» **Instructions to follow**:
Lay out every line of text from the rows below as a Markdown table with two columns, No. (a running count) and Text. Skip blank lines, and leave the pictures out.
══ Data shown ══
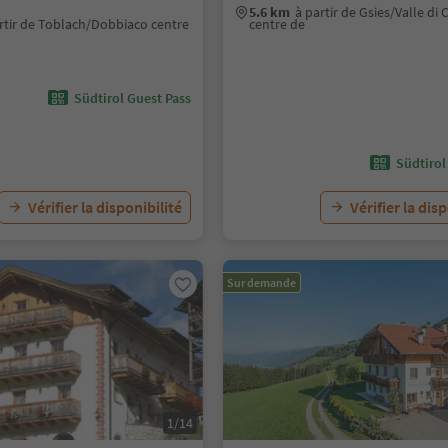
5.6 km
à partir de Gsies/Valle di 
rtir de Toblach/Dobbiaco centre
centre de
Südtirol Guest Pass
Südtirol
Vérifier la disponibilité
Vérifier la dis
Sur demande
1/14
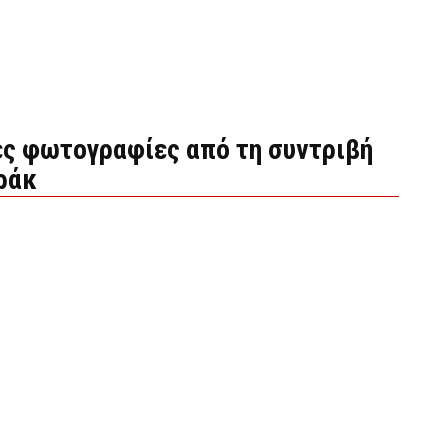
ές φωτογραφίες από τη συντριβή
ράκ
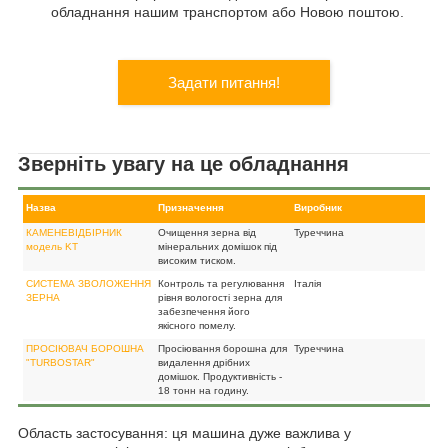
обладнання нашим транспортом або Новою поштою.
Задати питання!
Зверніть увагу на це обладнання
Назва
Призначення
Виробник
КАМЕНЕВІДБІРНИК
Очищення зерна від
Туреччина
модель KT
мінеральних домішок під
високим тиском.
СИСТЕМА ЗВОЛОЖЕННЯ
Контроль та регулювання
Італія
ЗЕРНА
рівня вологості зерна для
забезпечення його
якісного помелу.
ПРОСІЮВАЧ БОРОШНА
Просіювання борошна для
Туреччина
"TURBOSTAR"
видалення дрібних
домішок. Продуктивність -
18 тонн на годину.
Область застосування: ця машина дуже важлива у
═══
» **Your solution**:
| No. | Text |
|---|---|
| 1 | 5.6 km |
| 2 | à partir de Gsies/Valle di  |
| 3 | rtir de Toblach/Dobbiaco centre |
| 4 | centre de |
| 5 | Südtirol Guest Pass |
| 6 | Südtirol |
| 7 | Vérifier la disponibilité |
| 8 | Vérifier la dis |
| 9 | Sur demande |
| 10 | 1/14 |
| 11 | ές φωτογραφίες από τη συντριβή |
| 12 | ράκ |
| 13 | обладнання нашим транспортом або Новою поштою. |
| 14 | Задати питання! |
| 15 | Зверніть увагу на це обладнання |
| 16 | Назва |
| 17 | Призначення |
| 18 | Виробник |
| 19 | КАМЕНЕВІДБІРНИК |
| 20 | Очищення зерна від |
| 21 | Туреччина |
| 22 | модель KT |
| 23 | мінеральних домішок під |
| 24 | високим тиском. |
| 25 | СИСТЕМА ЗВОЛОЖЕННЯ |
| 26 | Контроль та регулювання |
| 27 | Італія |
| 28 | ЗЕРНА |
| 29 | рівня вологості зерна для |
| 30 | забезпечення його |
| 31 | якісного помелу. |
| 32 | ПРОСІЮВАЧ БОРОШНА |
| 33 | Просіювання борошна для |
| 34 | Туреччина |
| 35 | "TURBOSTAR" |
| 36 | видалення дрібних |
| 37 | домішок. Продуктивність - |
| 38 | 18 тонн на годину. |
| 39 | Область застосування: ця машина дуже важлива у |